Sehr ertragreich. Guter Geschmack.

 

Fruchtfarbe bei der Reife: dunkelgrün - rot

Anzucht Fensterbank Januar bis Ende Februar

Gewächshaus Anfang März bis Anfang Mai

Pflanzung im Freiland ab Anfang Mai

Ernte im Juli - August

 

Eine Portion = 10 Samen

 

Paprika zählt zu den besonders wärmeliebenden Gemüsepflanzen, vergleichbar mit Auberginen oder Melonen. Große Ernten sind nur an sehr warmen Standorten, bei uns oftmals nur unter Glas im Gewächshaus zu erwarten.

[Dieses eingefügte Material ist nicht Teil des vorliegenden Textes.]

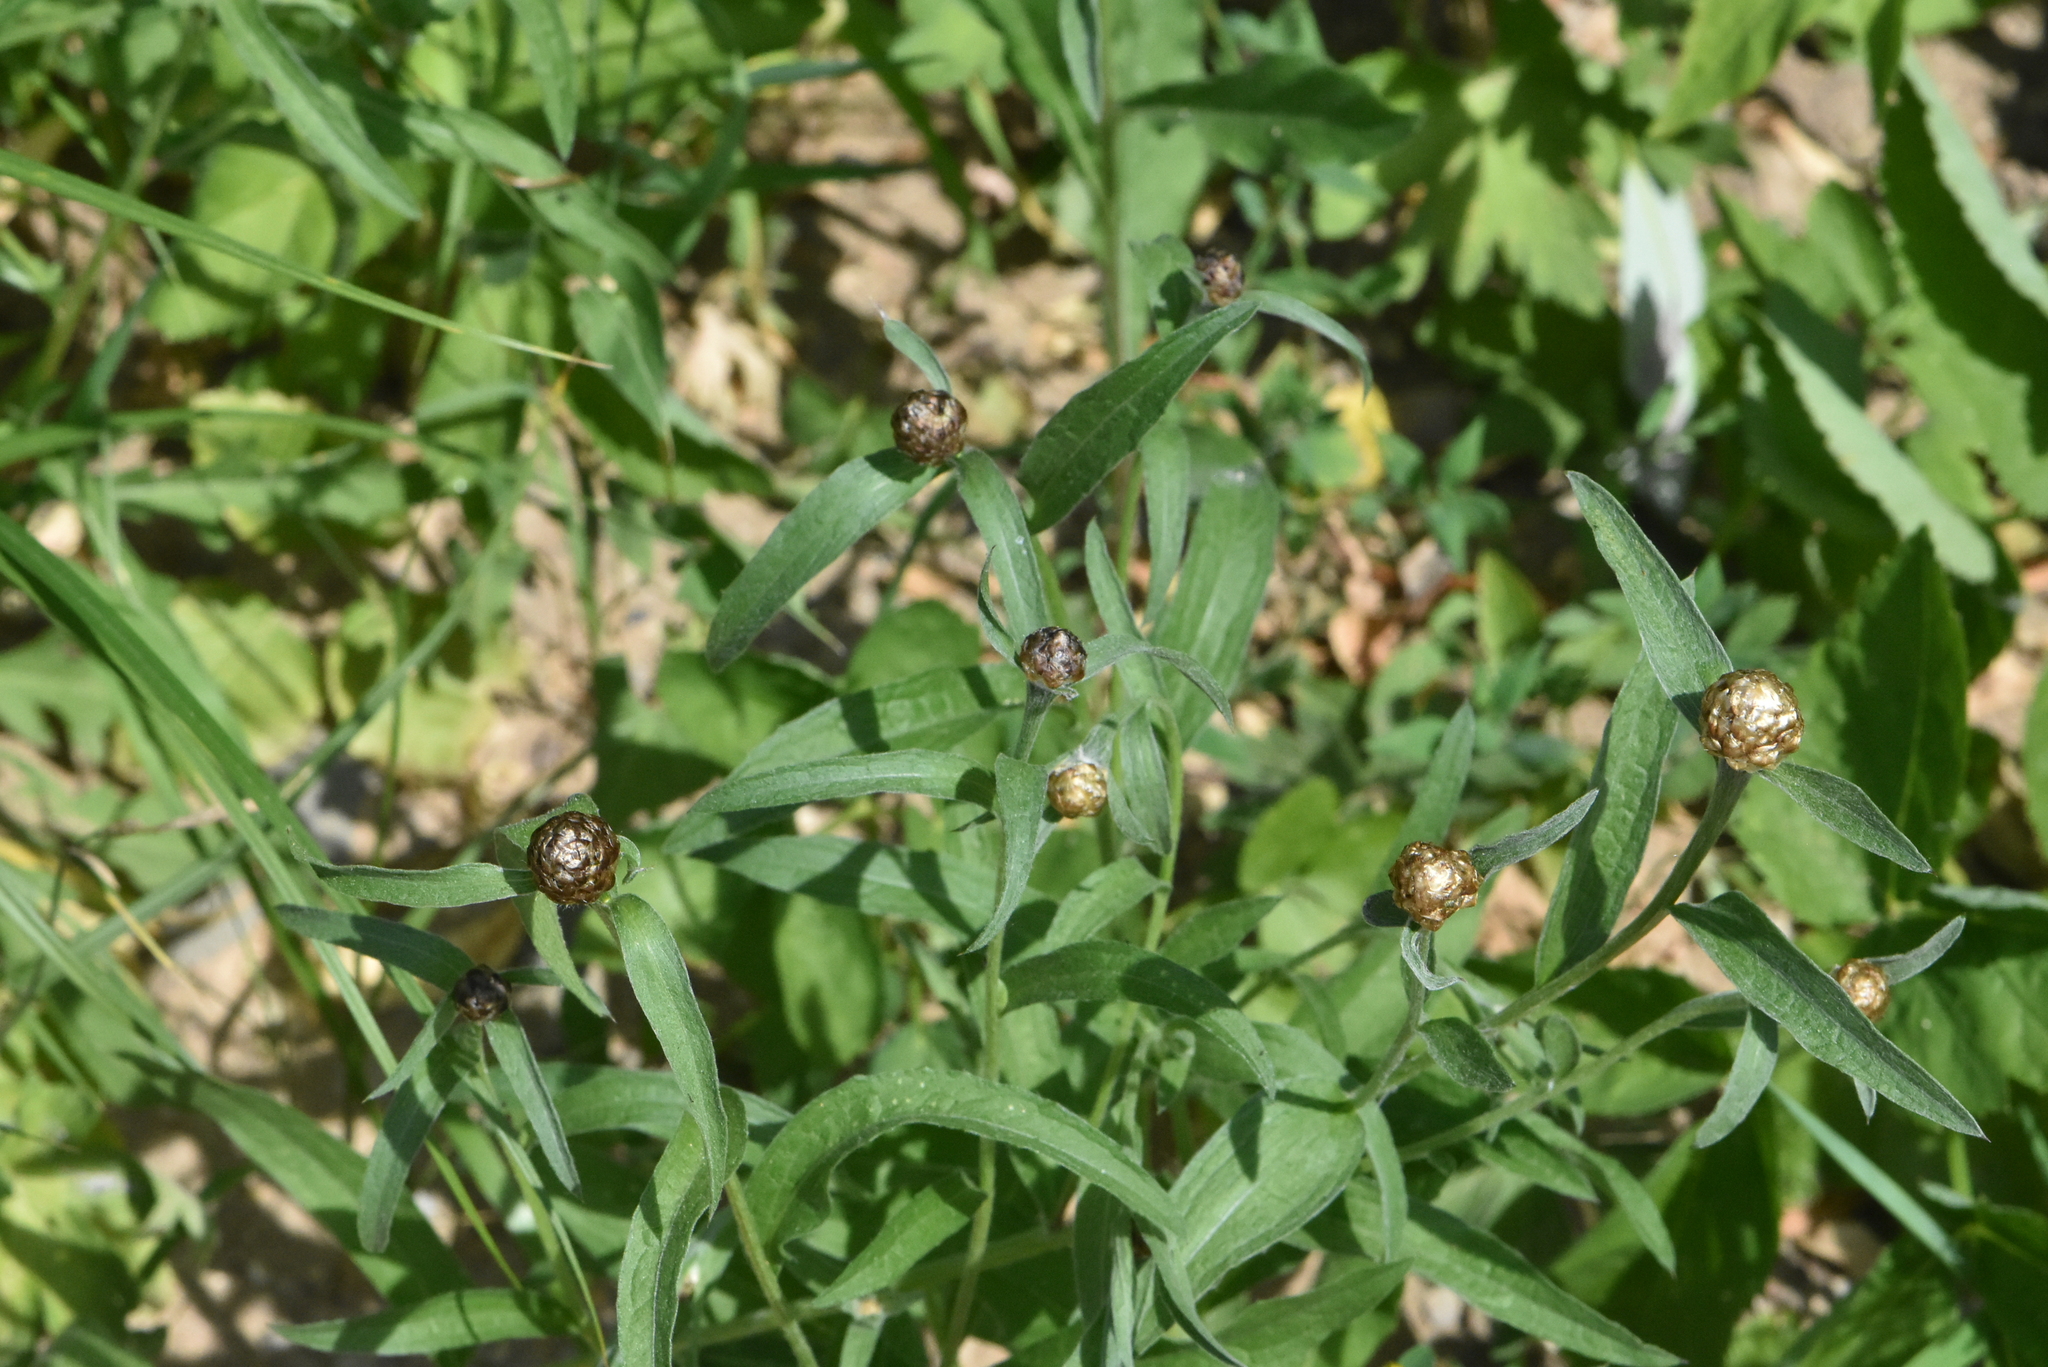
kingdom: Plantae
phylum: Tracheophyta
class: Magnoliopsida
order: Asterales
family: Asteraceae
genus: Centaurea
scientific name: Centaurea jacea
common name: Brown knapweed
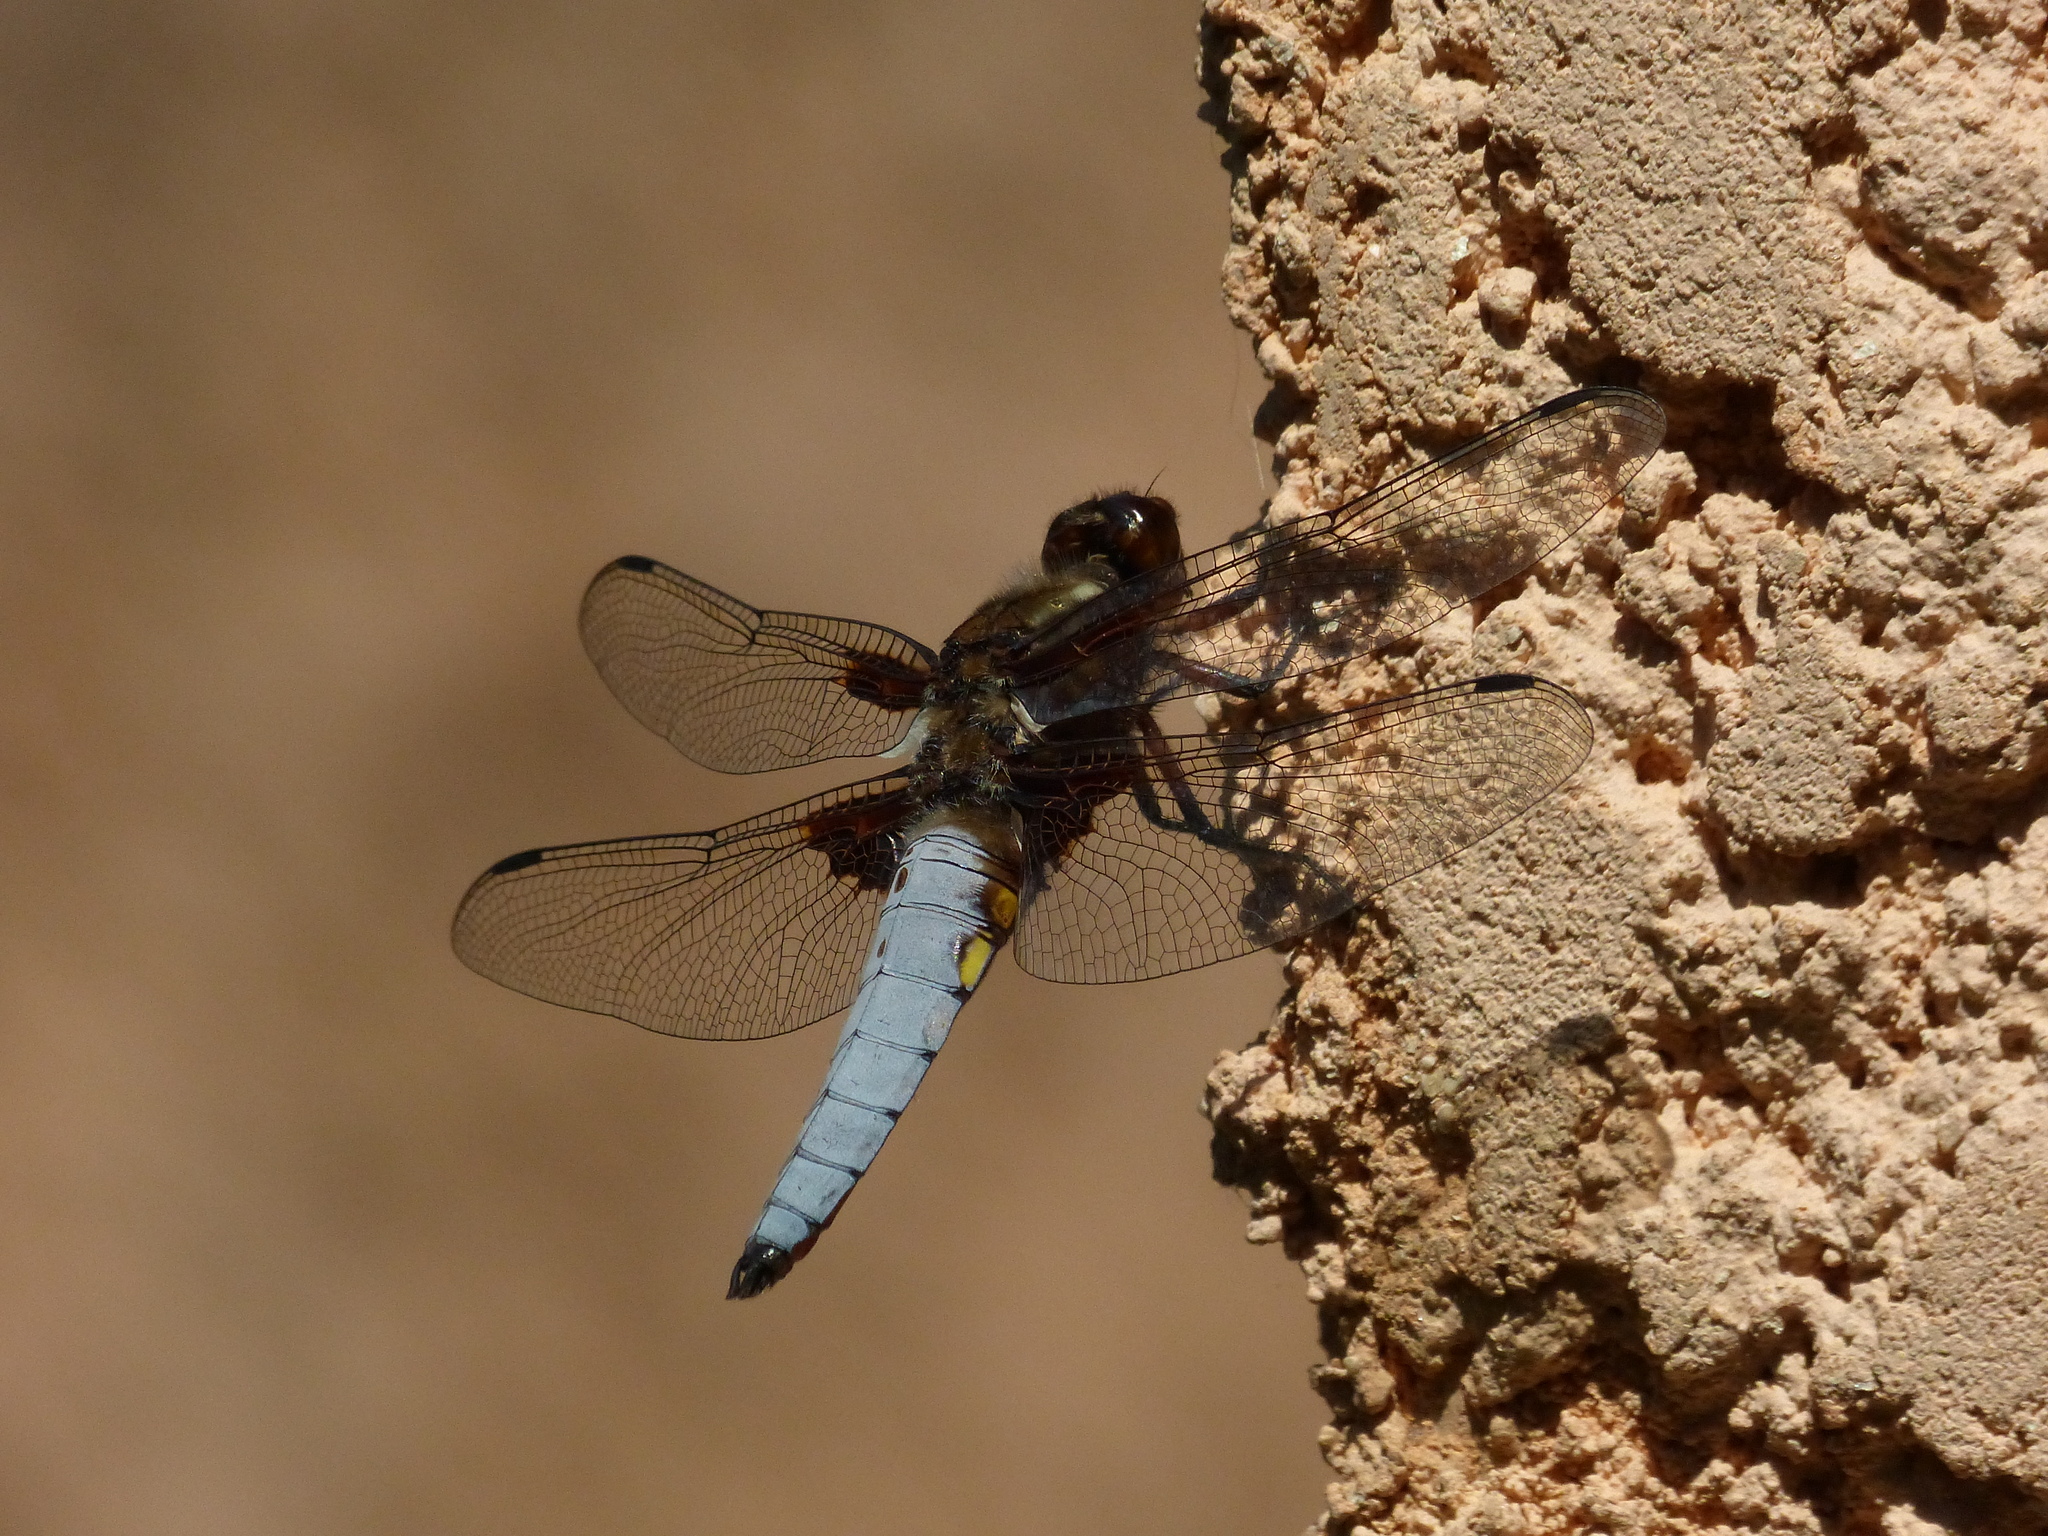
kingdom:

Zur Kultur wird ein heller, jedoch vor direktem Sonneneinfall schattierter Platz empfohlen. Starke Sonne kann unter Glas zu Blattverbrennungen führen. Im Freiland genießen Paprikapflanzen hingegen die Sonne. Als Substrat eignet sich ein durchlässiger nahrhafter Boden mit ausreichend Feuchtigkeit und einem mittelhohen Nährstoffgehalt. Leichte Sandböden werden durch Einmischen von Humus oder Kompost verbessert. Für die Topfkultur kann auf gewöhnliche Gemüseerde zurückgegriffen werden.

 

Bei etwa 25°C erfolgt die Keimung innerhalb weniger Wochen. Sobald die Keimblätter voll ausgeprägt sind, werden die kleinen Paprikasämlinge in kleine Töpfe vereinzelt und zu Jungpflanzen herangezogen. Papptöpfe bieten sich für die Weiterkultur an, denn sie werden bei der späteren Pflanzung miteingesetzt.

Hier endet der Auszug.